Chris had been released from the psychiatric hospital two weeks ago. The discharge meeting had unanimously decided that he was fit to face the world again and discharged him into the care of an unnamed person. Clare had asked who it was but the hospital told her that Chris had requested that she not be told. She’d spoken to people from their past, the small handful of friends they’d had back in the days when things were normal, but none of them had heard anything from Chris. She’d spoken to his mother in Switzerland, who said she had had a call from him and wired him a large sum of money but that he had not told her where he was staying or with whom.

Over the days Clare had pictured him in a variety of scenarios: homeless under a bridge; hiding in the flat across the road, watching their every move through a crack in the curtains that twitched occasionally when she walked past it.

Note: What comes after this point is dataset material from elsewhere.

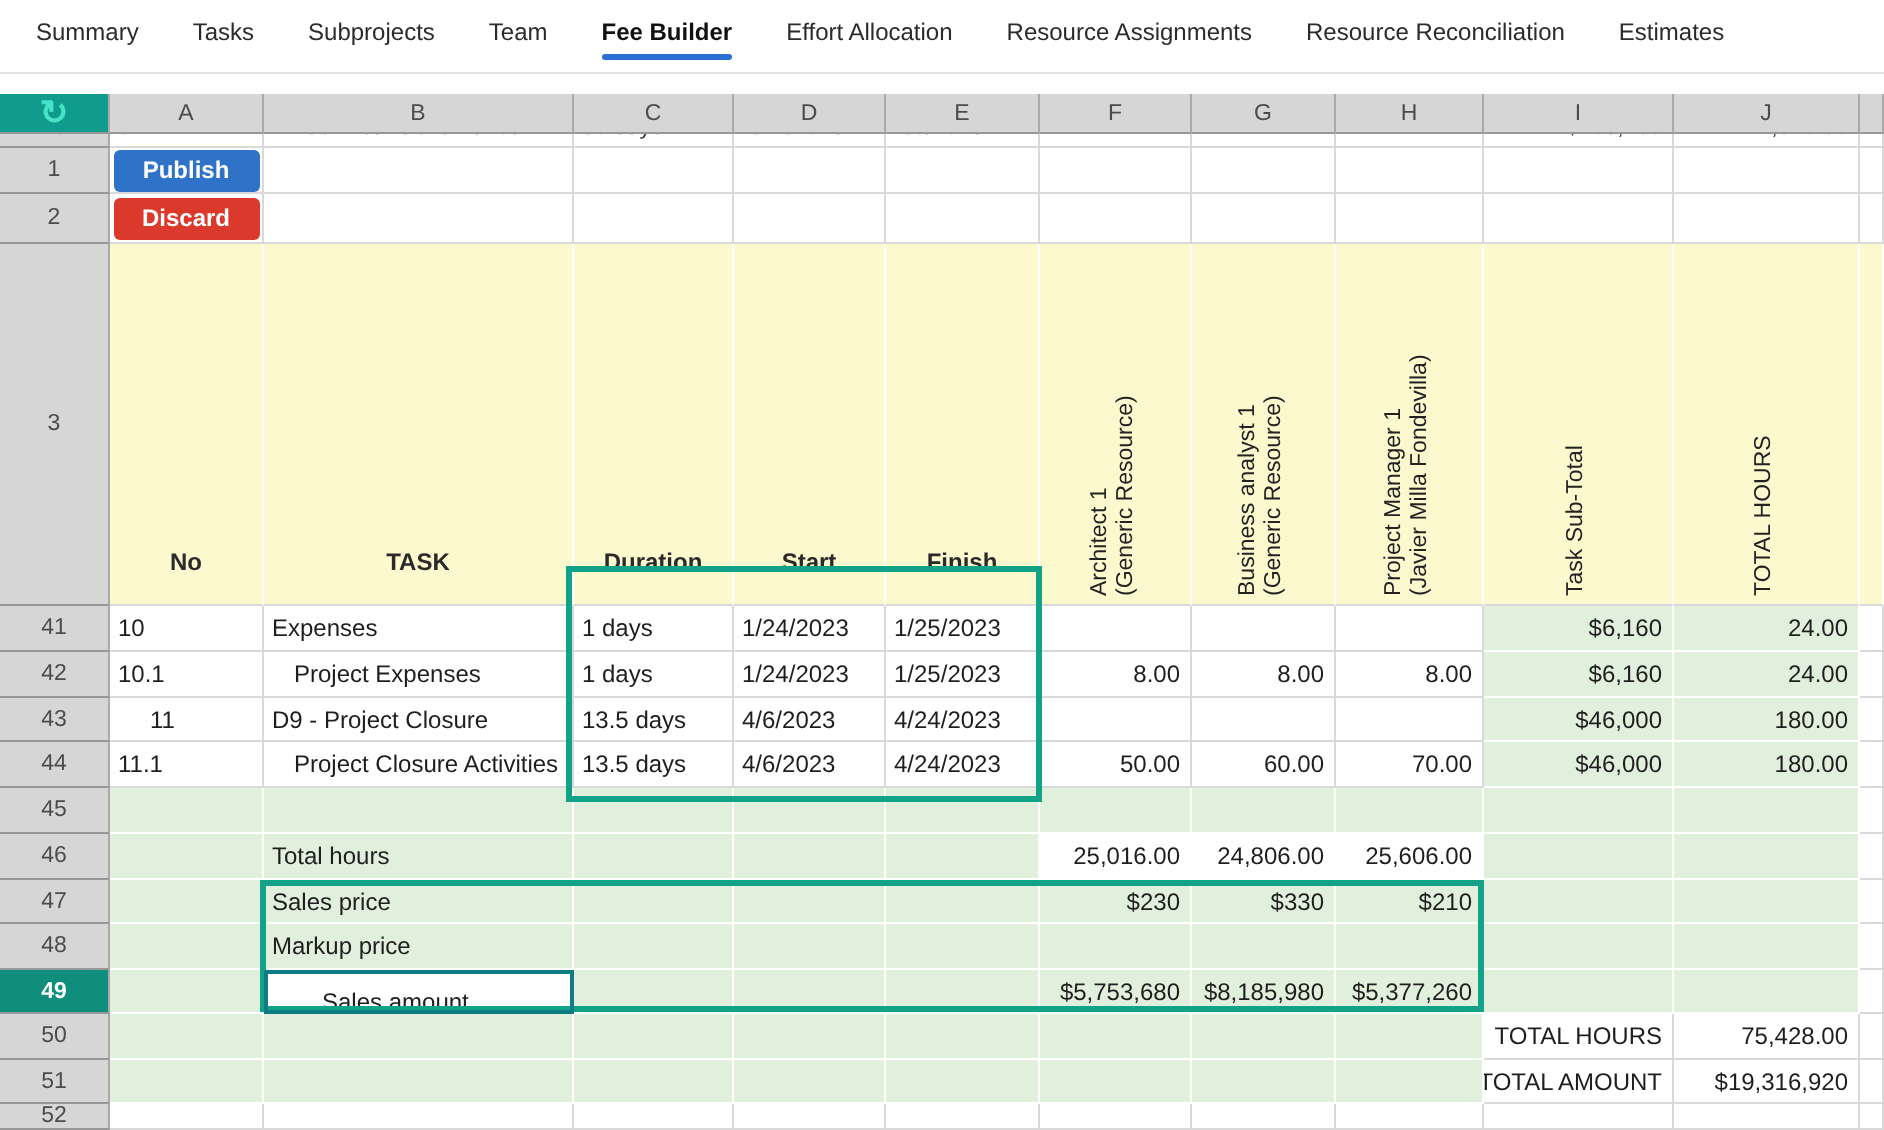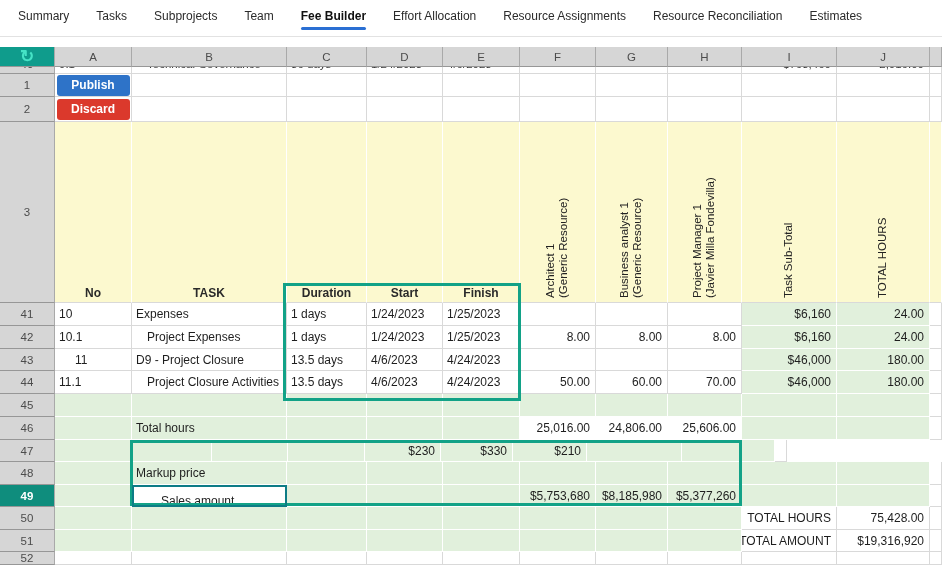"No" .blabel { padding-bottom: 2px -> 14px }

She pictured him on a ferry, trying to get to his mum and brother in Switzerland. Or living in the basement under the house in Willoughby Road, still staking out alien rats. Sometimes she even pictured him normal, sitting sad and alone in a rented room in a house somewhere, trying to remember who he was and where he belonged. She scanned the small news stories in the papers with opening lines like: ‘A 42-year-old man has been arrested after a …’ Or, ‘Police are looking for a man in his forties in connection with …’ All those funny little reports about people behaving strangely were suddenly thrown into relief. Her husband was out there. He might be mad. He might be sane. He might be ill. He might be well. He could, in theory, be doing absolutely anything. But as the days went by and the ether yielded no information whatsoever about his whereabouts, Clare had become more and more certain that he was dead.